**Work order:** Copy the text of every item below word for word, leaving the pictures out of your answer.

Saved entries
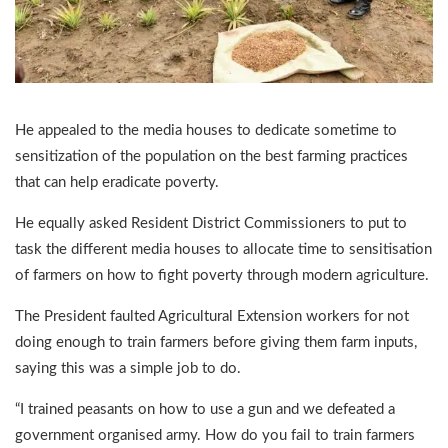
He appealed to the media houses to dedicate sometime to
sensitization of the population on the best farming practices
that can help eradicate poverty.
He equally asked Resident District Commissioners to put to
task the different media houses to allocate time to sensitisation
of farmers on how to fight poverty through modern agriculture.
The President faulted Agricultural Extension workers for not
doing enough to train farmers before giving them farm inputs,
saying this was a simple job to do.
“I trained peasants on how to use a gun and we defeated a
government organised army. How do you fail to train farmers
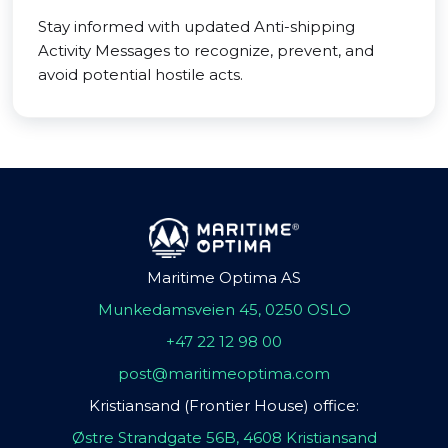
Stay informed with updated Anti-shipping
Activity Messages to recognize, prevent, and
avoid potential hostile acts.
Maritime Optima AS
Munkedamsveien 45, 0250 OSLO
+47 22 12 98 00
post@maritimeoptima.com
Kristiansand (Frontier House) office:
Østre Strandgate 56B, 4608 Kristiansand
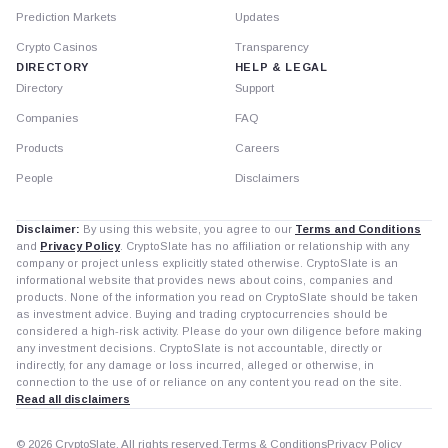
Prediction Markets
Updates
Crypto Casinos
Transparency
DIRECTORY
HELP & LEGAL
Directory
Support
Companies
FAQ
Products
Careers
People
Disclaimers
Disclaimer:
By using this website, you agree to our
Terms and Conditions
and
Privacy Policy
. CryptoSlate has no affiliation or relationship with any
company or project unless explicitly stated otherwise. CryptoSlate is an
informational website that provides news about coins, companies and
products. None of the information you read on CryptoSlate should be taken
as investment advice. Buying and trading cryptocurrencies should be
considered a high-risk activity. Please do your own diligence before making
any investment decisions. CryptoSlate is not accountable, directly or
indirectly, for any damage or loss incurred, alleged or otherwise, in
connection to the use of or reliance on any content you read on the site.
Read all disclaimers
© 2026 CryptoSlate. All rights reserved.
Terms & Conditions
Privacy Policy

**Your response:**
He appealed to the media houses to dedicate sometime to
sensitization of the population on the best farming practices
that can help eradicate poverty.
He equally asked Resident District Commissioners to put to
task the different media houses to allocate time to sensitisation
of farmers on how to fight poverty through modern agriculture.
The President faulted Agricultural Extension workers for not
doing enough to train farmers before giving them farm inputs,
saying this was a simple job to do.
“I trained peasants on how to use a gun and we defeated a
government organised army. How do you fail to train farmers
Stay informed with updated Anti-shipping
Activity Messages to recognize, prevent, and
avoid potential hostile acts.
Maritime Optima AS
Munkedamsveien 45, 0250 OSLO
+47 22 12 98 00
post@maritimeoptima.com
Kristiansand (Frontier House) office:
Østre Strandgate 56B, 4608 Kristiansand
Prediction Markets
Updates
Crypto Casinos
Transparency
DIRECTORY
HELP & LEGAL
Directory
Support
Companies
FAQ
Products
Careers
People
Disclaimers
Disclaimer:
By using this website, you agree to our
Terms and Conditions
and
Privacy Policy
. CryptoSlate has no affiliation or relationship with any
company or project unless explicitly stated otherwise. CryptoSlate is an
informational website that provides news about coins, companies and
products. None of the information you read on CryptoSlate should be taken
as investment advice. Buying and trading cryptocurrencies should be
considered a high-risk activity. Please do your own diligence before making
any investment decisions. CryptoSlate is not accountable, directly or
indirectly, for any damage or loss incurred, alleged or otherwise, in
connection to the use of or reliance on any content you read on the site.
Read all disclaimers
© 2026 CryptoSlate. All rights reserved.
Terms & Conditions
Privacy Policy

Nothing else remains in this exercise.